É comum ocorrer dúvidas na fase de habilitação em licitações acerca da necessária compatibilidade da atividade descrita no contrato social da empresa com o objeto do futuro contrato.
Não é raro que o pregoeiro ou comissão de licitação tenham o impulso de inabilitar determinado licitante ao verificar que entre as atividades descritas em seu contrato social não consta aquela que é objeto da licitação.
Cabe esclarecer que o contrato social da empresa é um dos documentos previstos na Lei nº 8.666/93 (art. 28) para fins de comprovação da habilitação jurídica do licitante.
Ademais, vale destacar que o cotejo dos documentos exigidos dos licitantes para fins de habilitação deve ser analisado sob o prisma da finalidade e da garantia da ampla competitividade no certame, como regra.
Sabemos, também, que as exigências habilitatórias têm por objetivo atestar se os particulares interessados em participar da licitação possuem personalidade e capacidade jurídica suficientes para serem titulares de direitos e obrigações perante a Administração Pública.
Mas afinal de contas, ao se notar que o contrato social da empresa não contém a atividade objeto da licitação, é legal sua inabilitação?
Nesse ponto, é preciso esclarecer que as sociedades empresariais não estão adstritas a somente executar as atividades expressamente previstas em seu ato constitutivo. Isso porque, no ordenamento pátrio não vigora o princípio da especialidade da pessoa jurídica, não sendo essa limitada a desenvolver as atividades estritamente descritas em seu contrato social. O que não se admite é que a empresa se utilize dessa margem de liberdade para desempenhar atividade vedada ou exclusiva de determinada categoria profissional (por exemplo, atividades que dependam de inscrição na OAB).
Todavia, a recomendação é de que haja ao menos compatibilidade do objeto social da empresa com o objeto licitado.
O Tribunal de Contas da União já destacou que a inabilitação de licitantes por falta de previsão expressa do objeto licitado em seu contrato social fere o caráter competitivo da licitação, conforme se observa do teor do Acórdão 571/2006 - Plenário:
“No que tange à questão de o objeto social ser incompatível com a atividade de transporte de pessoas, verifico uma preocupação exacerbada por parte dos gestores ao adotar a decisão de inabilitar a empresa. A administração procurou contratar uma prestadora de serviços devidamente habilitada para o exercício dos serviços terceirizados e, ao constatar que o objeto social da empresa Egel, na época da licitação, era "locação de veículos; locação de equipamentos; coleta, entrega e transporte terrestre de documentos e/ou materiais", vislumbrou que não estava incluída a possibilidade do transporte de pessoas.

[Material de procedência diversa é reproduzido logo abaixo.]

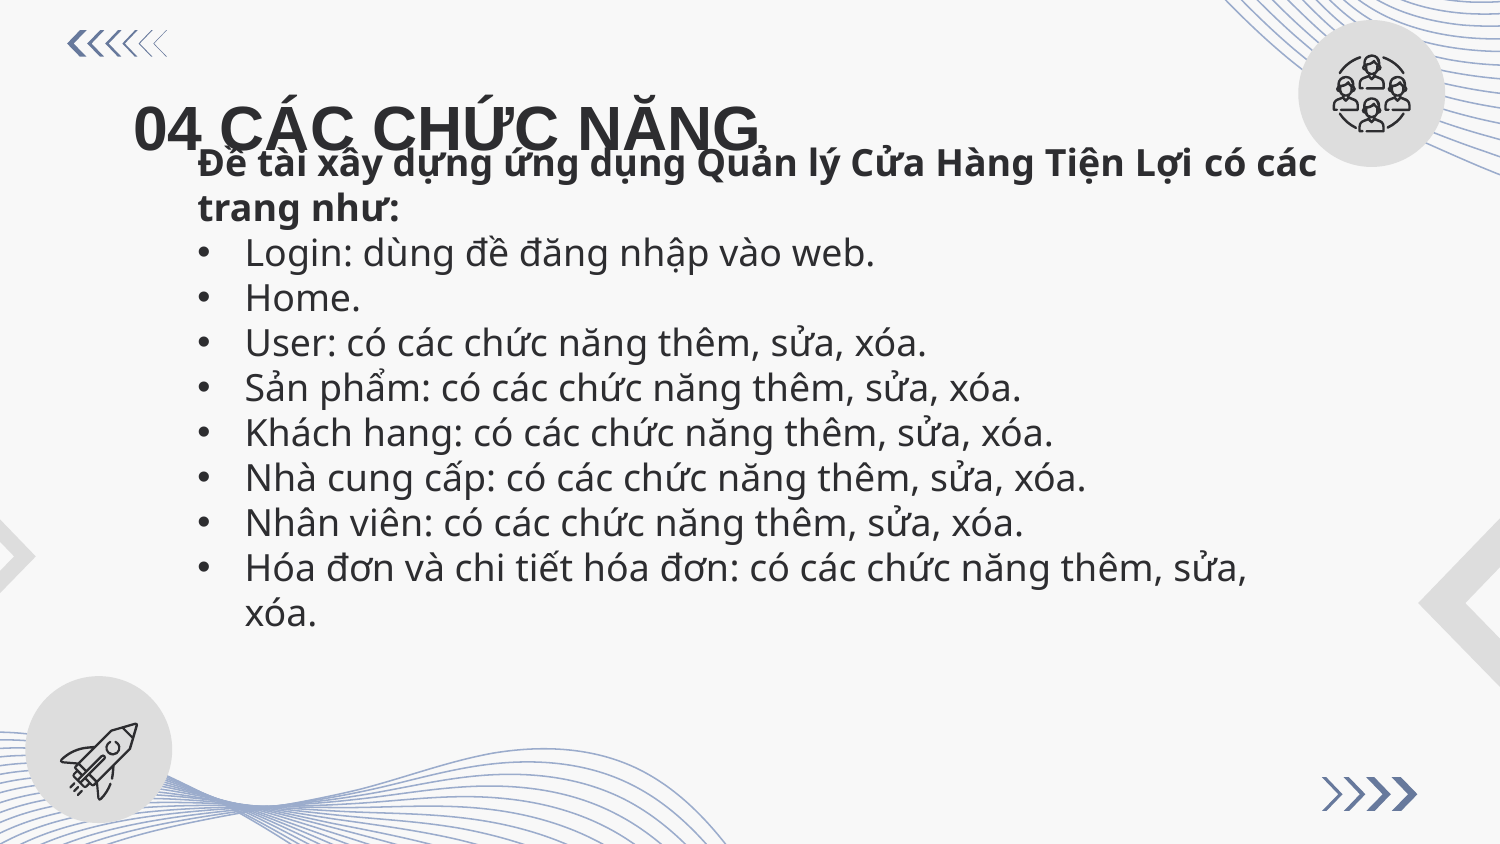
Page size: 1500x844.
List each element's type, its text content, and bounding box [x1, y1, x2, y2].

title 04 CÁC CHỨC NĂNG [118, 72, 1308, 167]
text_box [58, 722, 139, 801]
subtitle Đề tài xây dựng ứng dụng Quản lý Cửa Hàng Tiện Lợi có các trang như: Login: dùng đề đăng nhập vào web. Home. User: có các chức năng thêm, sửa, xóa. Sản phẩm: có các chức năng thêm, sửa, xóa. Khách hang: có các chức năng thêm, sửa, xóa. Nhà cung cấp: có các chức năng thêm, sửa, xóa. Nhân viên: có các chức năng thêm, sửa, xóa. Hóa đơn và chi tiết hóa đơn: có các chức năng thêm, sửa, xóa. [157, 131, 1333, 687]
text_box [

De fato, não está expressamente consignado no contrato social o serviço de transporte de pessoas almejado pela CNEN. Porém, constam dos autos três atestados de capacidade técnica apresentados pela Egel que comprovam a prestação dos serviços desejados para três distintas pessoas jurídicas de direito público. (fls. 90, 99 e 100)
Se uma empresa apresenta experiência adequada e suficiente para o desempenho de certa atividade, não seria razoável exigir que ela tenha detalhado o seu objeto social a ponto de prever expressamente todas as subatividades complementares à atividade principal.”
Justamente por isso, o ideal é que a Administração Pública ateste que o particular detém aptidão técnica suficiente para executar o objeto da licitação, comprovando, por meio da apresentação de atestados, que já executou atividade compatível em características, quantidades e prazos com aquela licitada pela Administração. Portanto, não será por meio da análise do contrato social que se poderá afirmar a capacidade da empresa para desempenhar o objeto do contrato. Tal função é posteriormente aferida quando da análise dos documentos de habilitação da capacitação técnica (art. 30).
Entende-se que a compatibilidade entre o ramo de atividade da pessoa jurídica e o objeto do contrato administrativo não pode ser interpretada de forma restritiva. A prática de atos além dos delimitados expressamente no ato constitutivo da empresa, mas complementares ou similares aos consignados não configura ilegalidade, a princípio, sendo considerados tão válidos quanto aqueles praticados dentro dos limites do contrato social. Como regra geral, a existência de previsão genérica, condizente com a atividade licitada, é suficiente para atender os requisitos de habilitação jurídica.
E a verificação de que a empresa detém capacidade suficiente para executar o objeto licitado será complementada com a comprovação de sua capacidade técnico-operacional, através da apresentação de atestados que comprovem que atua efetivamente no ramo e já executou atividade compatível em características, quantidades e prazos com a licitada.
Portanto, não se mostra condizente com o ordenamento jurídico pátrio a inabilitação de empresa pela mera não previsão do objeto de licitação no contrato social.